Ancak 67. dakikada Eren Derdiyok’un serbest vuruştan attığı golle skor 2-0’a gelince oyun koptu ve Galatasaray yeniden üstünlüğü ele geçirdi. 2-0’dan sonra Lokomotiv aldığı riskleri iyice büyütüp savunmayı eksik bıraktığı için de Galatasaray Garry Rodrigues, Henry Onyekuru, Emre Akbaba gibi hızlı ve çabuk oyuncularıyla daha kolay gol pozisyonu buldu. Yani Eren Derdiyok’un attığı gol, maçın seyrini tamamen değiştirdi.
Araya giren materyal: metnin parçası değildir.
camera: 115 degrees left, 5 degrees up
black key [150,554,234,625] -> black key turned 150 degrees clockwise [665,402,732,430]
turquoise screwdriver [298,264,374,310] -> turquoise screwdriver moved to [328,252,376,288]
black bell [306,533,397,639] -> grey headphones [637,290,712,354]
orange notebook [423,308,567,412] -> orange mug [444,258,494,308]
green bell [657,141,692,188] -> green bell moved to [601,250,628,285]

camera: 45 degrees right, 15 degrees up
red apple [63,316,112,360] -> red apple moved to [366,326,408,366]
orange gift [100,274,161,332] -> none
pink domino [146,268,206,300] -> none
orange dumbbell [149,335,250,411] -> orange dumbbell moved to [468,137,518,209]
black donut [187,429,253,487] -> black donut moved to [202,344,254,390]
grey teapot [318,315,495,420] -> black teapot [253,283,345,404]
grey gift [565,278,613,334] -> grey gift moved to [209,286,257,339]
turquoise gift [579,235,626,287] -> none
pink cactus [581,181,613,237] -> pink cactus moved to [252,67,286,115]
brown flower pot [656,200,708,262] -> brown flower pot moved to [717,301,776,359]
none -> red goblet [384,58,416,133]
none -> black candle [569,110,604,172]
2-0’dan sonra oyun Galatasaray için o kadar uygun bir şekle büründü ki, takımın kilit oyuncularından Ndiaye’nin kırmızı kart görmesi bile hiç sorun yaratmadı. Hatta 10 kişi mücadele ettiği son 5 dakikada Galatasaray rakibinden çok daha etkiliydi. Üçüncü gol de bu sırada geldi zaten.

Fatih Terim ve yardımcıları, ilk golden ikinci gole kadar olan sürede bu denli etkisiz kalmalarının ve neyi eksik yaptıklarının ya da neyi yapamadıklarının sebeplerini bulmalılar ve bunun üstesinden gelmeliler. Aksi takdirde, güzel başlangıç heba olabilir. Şampiyonlar Ligi’nde bireysel performanstan çok, takımın performansına güvenilmesi gerektiği ve istikrarlı bir grafiğe ancak takım oyunuyla ulaşılabileceği unutulmamalı…
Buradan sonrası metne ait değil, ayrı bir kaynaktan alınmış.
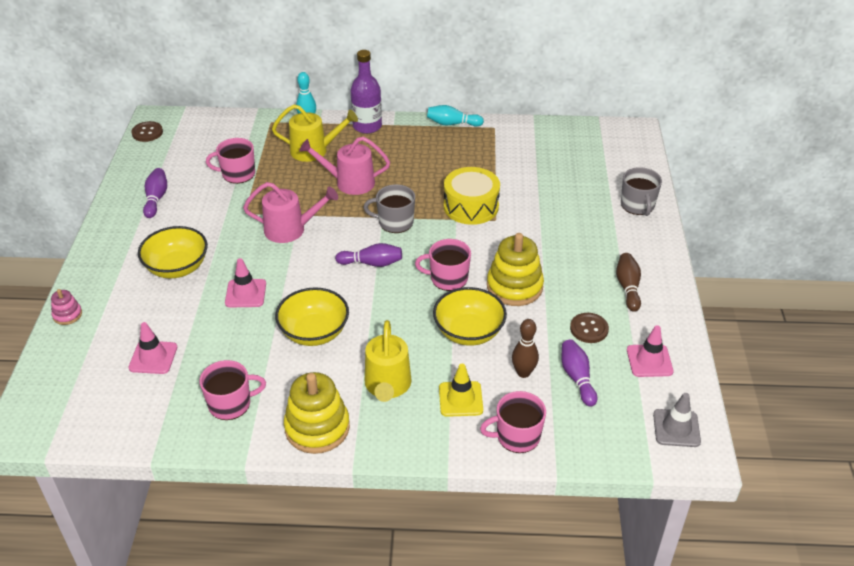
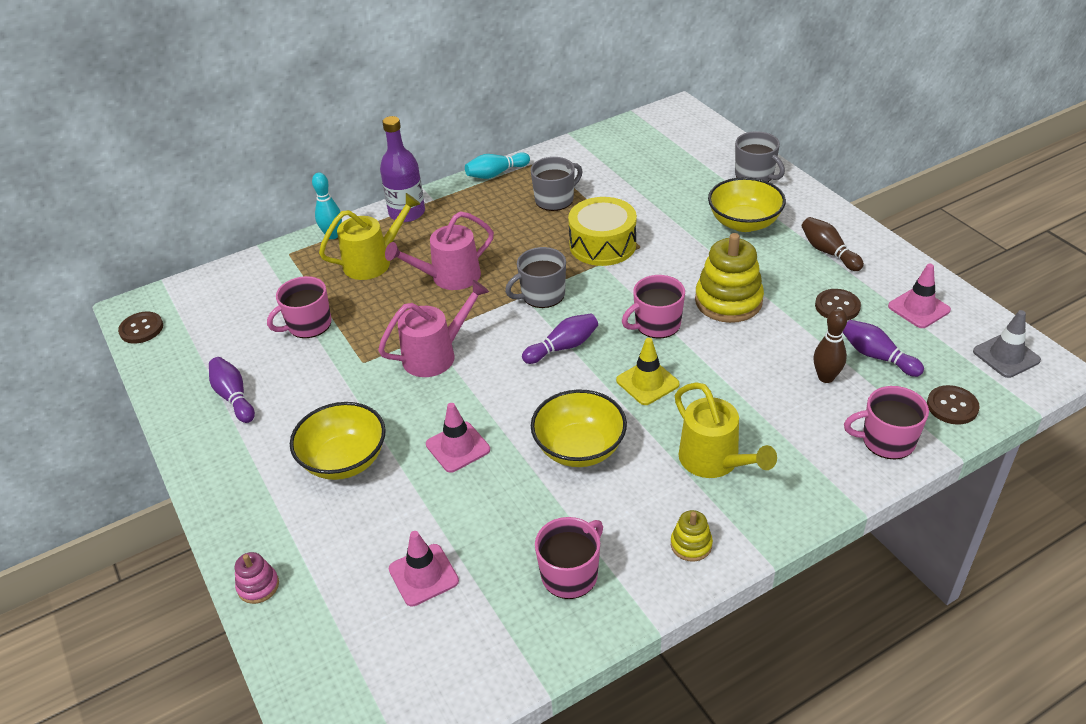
camera: 30 degrees left, 0 degrees up
yellow stacking toy [284,372,350,454] -> yellow stacking toy [671,510,713,562], size x0.49
yellow bowl [433,287,507,346] -> yellow bowl moved to [708,177,786,232]
yellow traffic cone [439,364,483,417] -> yellow traffic cone moved to [616,338,679,405]
pink mug [480,391,546,453] -> pink mug turned 45 degrees clockwise [844,386,929,459]
none -> grey mug [530,157,583,211]
none -> brown button [927,385,980,425]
Galatasaray savunmasının yan toplardaki zaafı adeta kronikleşmiş durumda. Yenen onca golden hiç ders alınmamış anlaşılan ki hâlâ rakip oyuncular altıpas civarında bomboş pozisyonda kafa vurma şansı bulabiliyorlar. Takımın yan toplarda sorun yaşadığı bilinmesine karşın Serdar Aziz’in sırtı dönük rakibine göz göre göre faul yapması can yakabilecek bir şuursuzluk örneği. Milli takımın stoperi olan ve hatırı sayılır deneyime sahip bir oyuncunun kaleye sırtı dönük oyuncuya karşı nasıl savunma yapması gerektiğini bilmemesi nasıl açıklanabilir? Hadi o bilmiyor diyelim, ona öğretmesi gerekenler de mi bilmiyor? Serdar Aziz kendisine yapılan uyarılara rağmen böyle fauller yapmayı sürdürüyorsa, o zaman durum daha da vahim demektir…
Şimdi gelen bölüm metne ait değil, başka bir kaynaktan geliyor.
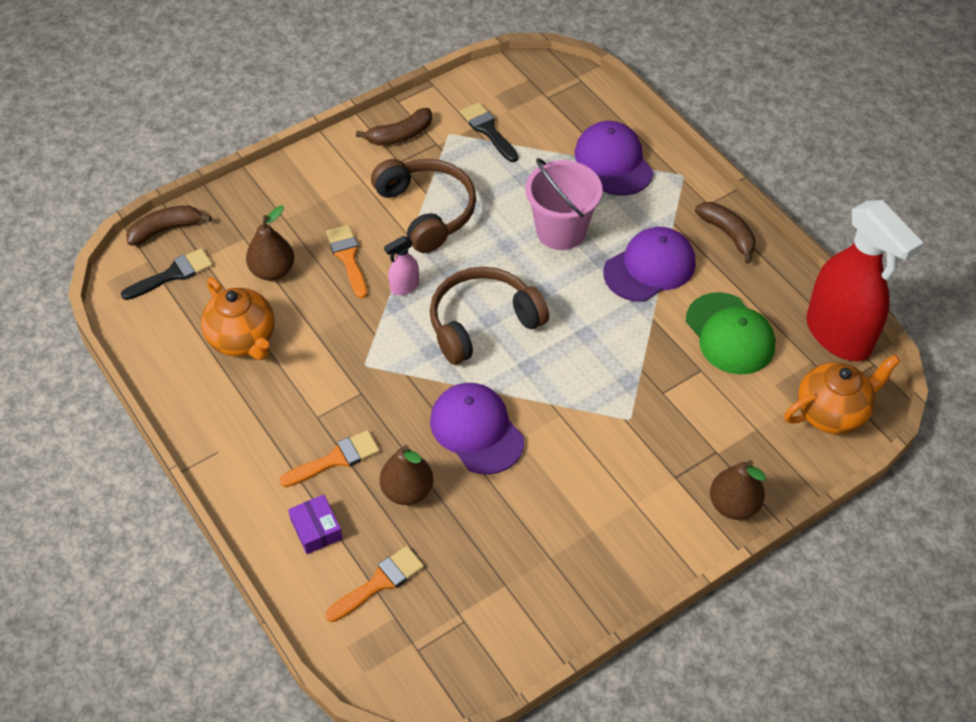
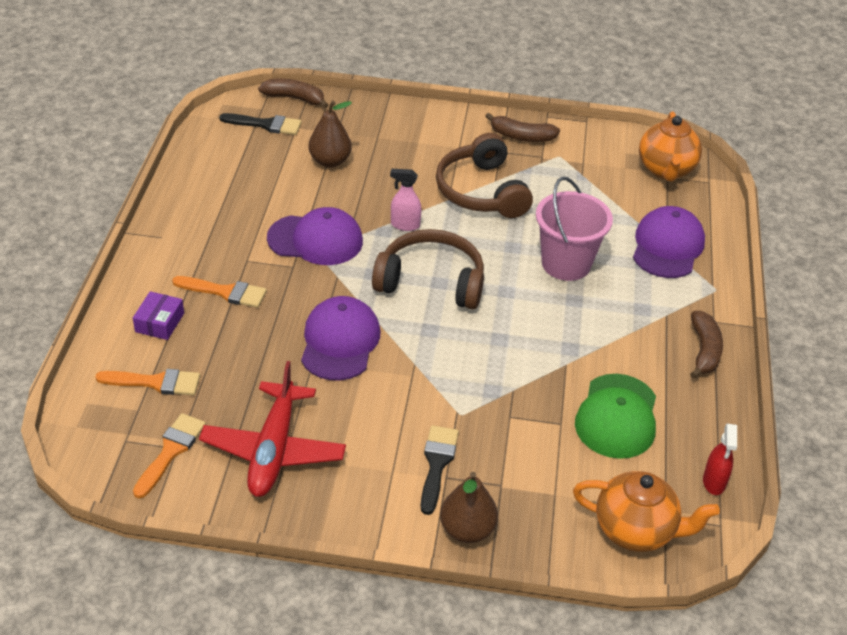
camera: 40 degrees right, 10 degrees down
orange teapot [201,277,274,360] -> orange teapot moved to [639,112,702,181]
orange brush [326,225,367,299] -> orange brush moved to [133,413,206,498]
brown headphones [371,159,476,253] -> brown headphones turned 150 degrees clockwise [436,133,533,218]
brown pear [380,445,433,505] -> none
black brush [460,102,518,162] -> black brush moved to [421,425,459,515]
purple cap [603,227,696,301] -> purple cap moved to [267,207,363,265]
red spray bottle [806,200,923,361] -> red spray bottle [703,423,737,495], size x0.41
none -> red plane [199,361,346,497]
Ayrıca bir de şu var ki, futbolcuları motivasyon adına bu kadar doldurursanız elbette bazıları kendilerini kaptırdıkları yoğun duygusallığın etkisiyle şuursuzca hareketlerde bulunacaktır… Mantıksız faullerin yanı sıra Badou Ndiaye’nin gördüğü kırmızı kart da belli ki aşırı motivasyonun yan etkisiydi.

Bu arada Eren için ayrı bir paragraf açmak şart. Eren bu maçta tam ideal bir merkez santrfor portresi çizdi. Rakibiyle birlikte çıktığı hava toplarının çoğunu arkadaşlarına indirmeyi başardı. Rakip kaleye sırtı dönükken yerden kendisine atılan topları iyi sakladı ve onları da kaybetmeden arkadaşlarına kazandırdı. Yeri geldiğinde verkaçlarda duvar olarak, yeri geldiğinde topu kanatlardan bindirme yapan arkadaşlarına aktararak rakip ceza sahası civarındaki pas trafiğinde kilit bir bağlantı rolü oynadı. Galatasaray’ın özellikle iç saha maçlarında kanatlardan bol orta yapılan bir oyun anlayışıyla mücadele etmesi Eren’in verimini yükseltecektir. Martin Linnes ve Yuto Nagatomo gibi hücuma yoğun destek veren iki bek varken, böyle bir oyun anlayışını uygulamak zor olmaz…

Futbolu salt transfer üzerinden anlamlandıran ve transferi oyunun olmazsa olmazı olarak görenler için Eren’in Lokomotiv maçındaki performansı bir şey ifade eder mi bilinmez ancak mevcut oyuncuların potansiyelini değerlendirmek ve onların oyununu yükseltmek Galatasaray için en doğrusu, hatta daha ötesi kaçınılmaz bir zorunluluk.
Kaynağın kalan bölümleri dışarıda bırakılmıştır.